Every line below should come back exactly as written, though the pictures stay out.

(SOURCE MATERIAL)

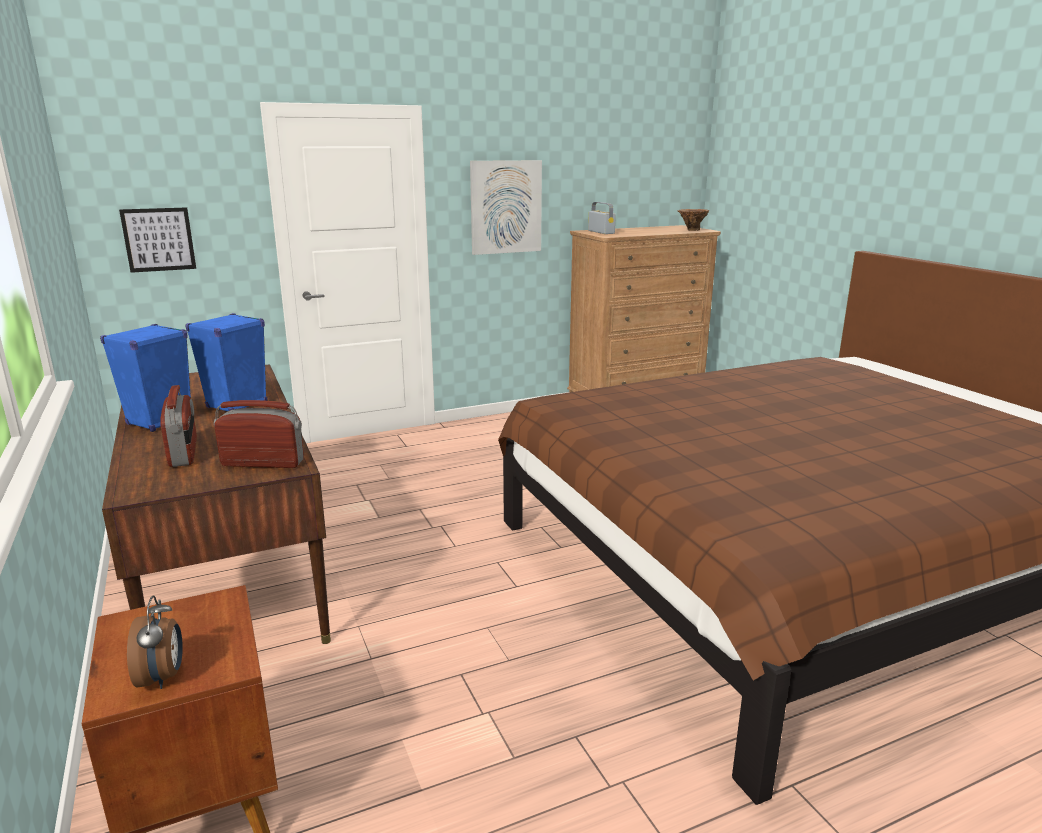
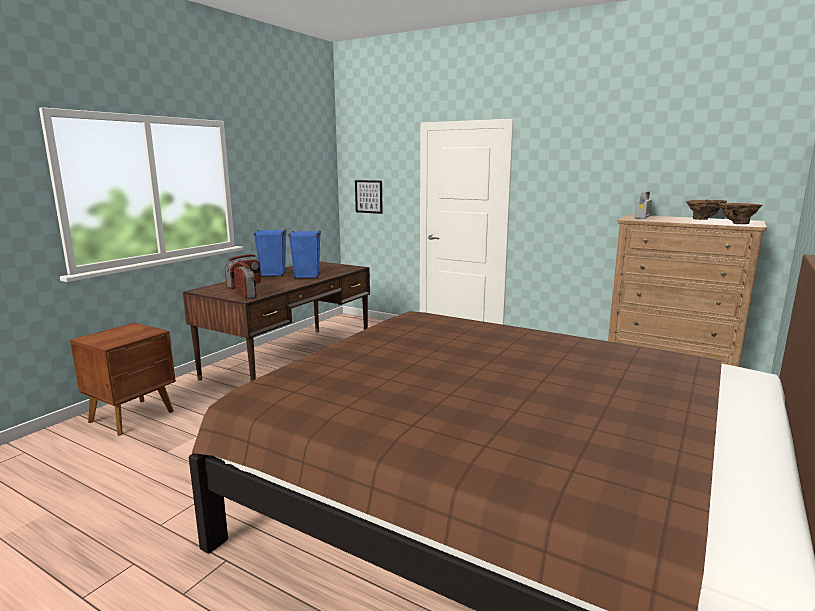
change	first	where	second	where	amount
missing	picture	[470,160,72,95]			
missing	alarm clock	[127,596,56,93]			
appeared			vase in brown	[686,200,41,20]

(End SOURCE MATERIAL)

- OUTPUT OF THE TASK:
change	first	where	second	where	amount
missing	picture	[470,160,72,95]			
missing	alarm clock	[127,596,56,93]			
appeared			vase in brown	[686,200,41,20]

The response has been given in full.